These are really nice shoes. I spent a good hour the other day trying on a bunch of different Dansko's and Troentorp's. I felt the Troentorp's were much better constructed and more comfortable.

It'll be interesting to see how non-slip they are but as my first raised-heel (& wooden) clog, I am very happy.

One added bonus about these type of shoes (high heeled clogs) that I didn't anticipate is how nice it is to crouch down in them. I don't think I'm alone in not being yoga-flexible and after awhile, when doing something like cleaning out a lowboy, you definitely feel it in your feet, knees, and back. With the slope of these shoes, I could be in that position all day. Awesome.


----------



## Mucho Bocho

JDA, Smart buy, I love mine and your absolutely correct about the angle if the heel giving your legs better leverage when squatting and standing.


----------



## CoqaVin

I am a pretty heavy walker on my feet, and to put it mildly "im all over the place" lol, First I was wearing Crocs and the first pair lost its treads and just glued it back on, so I recieved another pair at Christmas time, after a month the same thing happened, so I decided to go to a molded tread in the Birki, they have a break in time for sure, not as bad the second time, since i did replace the cork bed once, and once they mold to your feet they are awesome, but they are kind of like clonkers? is that the right word? 
I was wondering if anyone has tried the new Mozo shoes? http://www.zappos.com/mozo-the-maverick-canvas-black there are a bunch but something like these


----------



## labor of love

CoqaVin said:


> I am a pretty heavy walker on my feet, and to put it mildly "im all over the place" lol, First I was wearing Crocs and the first pair lost its treads and just glued it back on, so I recieved another pair at Christmas time, after a month the same thing happened, so I decided to go to a molded tread in the Birki, they have a break in time for sure, not as bad the second time, since i did replace the cork bed once, and once they mold to your feet they are awesome, but they are kind of like clonkers? is that the right word?
> I was wondering if anyone has tried the new Mozo shoes? http://www.zappos.com/mozo-the-maverick-canvas-black there are a bunch but something like these



Those look nice! Mozo sharks are gaining legendary status in my area, and they are really comfy. Next time I need a pair of work shoes Ill definitely look into that canvas line. Take a chance on them and let us know how they work out.


----------



## CoqaVin

I think I might, when I get the funds of course, Ill have to give it a whirl, heard they are quite grippy, just not into the clunkyness? is that a word? of Birkis or clog type shoes anymore


----------



## stevenStefano

My Bistro Crocs are kind of done now and I have bought a pair of Crocs Work Hover to replace them. I understand labor of love had a pair and they didn't work out so well but I loved my Bistro Crocs and I wanted something a little less clunky


----------



## labor of love

Vans are making a non slip kitchen shoe thats designed by chef. $90 price tag though. thoughts?
http://firstwefeast.com/eat/check-out-vans-first-professional-kitchen-shoes/


----------



## Dardeau

No heels. My back would be killing me in a day. I think I'm just buying a pair of Sanitas from overstock.com or someplace else that sells seconds every year until I quit working in kitchens. Nothing I've tried works as well. The vans remind me of the "chef jeans". Great for incestuous copulators that don't work very hard.


----------



## labor of love

Dardeau said:


> No heels. My back would be killing me in a day. I think I'm just buying a pair of Sanitas from overstock.com or someplace else that sells seconds every year until I quit working in kitchens. Nothing I've tried works as well. The vans remind me of the "chef jeans". Great for incestuous copulators that don't work very hard.

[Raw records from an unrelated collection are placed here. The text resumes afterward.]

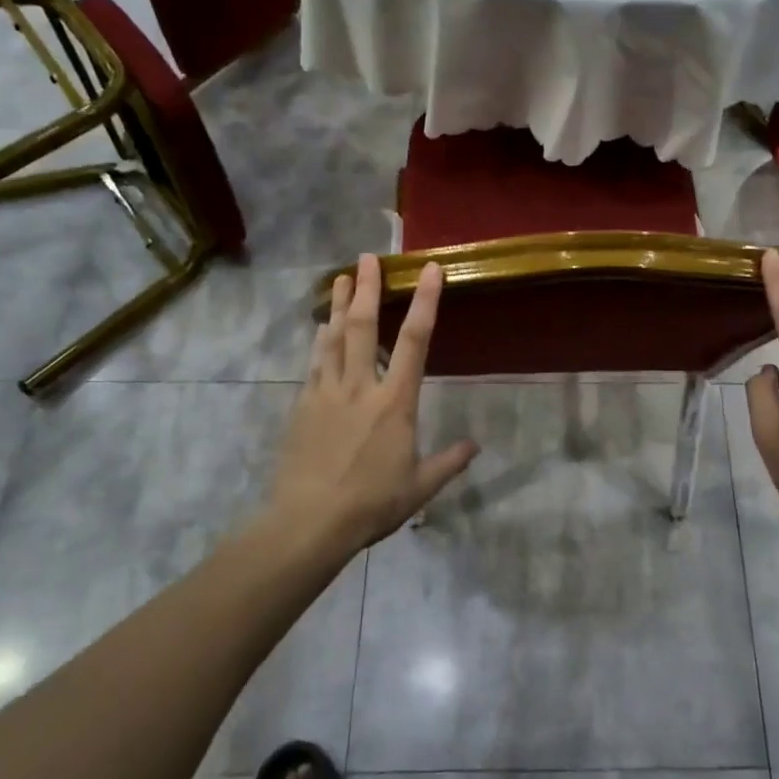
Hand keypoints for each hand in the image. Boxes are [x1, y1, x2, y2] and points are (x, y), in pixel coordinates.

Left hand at [263, 255, 478, 561]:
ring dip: (339, 305)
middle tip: (368, 256)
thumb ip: (449, 462)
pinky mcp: (304, 405)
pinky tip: (320, 328)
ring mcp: (327, 393)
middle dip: (368, 288)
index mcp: (395, 402)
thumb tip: (474, 446)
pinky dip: (320, 340)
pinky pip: (315, 363)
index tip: (431, 270)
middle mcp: (361, 387)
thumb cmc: (371, 503)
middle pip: (363, 326)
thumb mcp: (420, 487)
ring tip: (342, 278)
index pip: (415, 341)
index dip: (426, 302)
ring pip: (333, 338)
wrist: (309, 521)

Are you refering to Sanitas clogs or do they make non slip shoes also? Im interested in the Vans because theyre pretty light weight comparatively...but the price just seems steep for what they are.


----------



## dough

well for every lover there is a hater... i realize this is a kitchen clog thread and i dislike clogs unless im not in the kitchen likewise my favorite clog is a halflinger but i gotta admit sanitas imo are not comfortable. haha i could go on about the style and its lack for fitting me or comforting me. i think there are so many variables... like how old are you... how much do you weigh per body size... most important how do you like to move on your feet and how do you walk/stand or further what shape did your feet end up... anywho my point its all rather particular and santinas imo arent that non-slip but again this depends how you move in general and my other problem santias are so rigid its like wearing dress shoes that are high heels to me.
anywho to hopefully give more value to this post i currently own/wear the leather? version of the mozo and i think they are okay... over priced in that i have owned past mozos and thought the shoe was just better made and likewise i managed to spill bleach on this current pair that caused the "leather" or finish to blister so the shoes look like ****. my feeling is the "leather" is just cheap cause i have owned plently of leather shoes and used the same sealer and never had this issue.(btw i miss the old keen shoe salty used to wear and sad i didnt buy more) anywho i think the canvas mozo are the way to go. i will say the mozo is the most non-slip shoe i have worn.... i think their old design was better which oddly is the one they still use on the sharks not sure if the sole is the same material but that design is the most non-slip/easy so clean design its odd they changed. obviously mozo got some feedback right but likewise the company is moving in ways that have nothing to do with things i need nor care about. perhaps the sharks are the best they can do. anywho i like laces so i most likely will not try those vans and likewise you wont catch me in the sharks so to each their own.


----------



## labor of love

Vans is also making kitchen shoes with laces. Both high tops and low tops. 
http://firstwefeast.com/eat/chuck-hughes-vans-black-crab-chef-sneakers/


----------



## CoqaVin

diough I took the plunge and am trying to the mozo's, I got the leather b/c I was thinking they would be easier to clean? why do you suggest the canvas? it seems they would be harder to clean no?


----------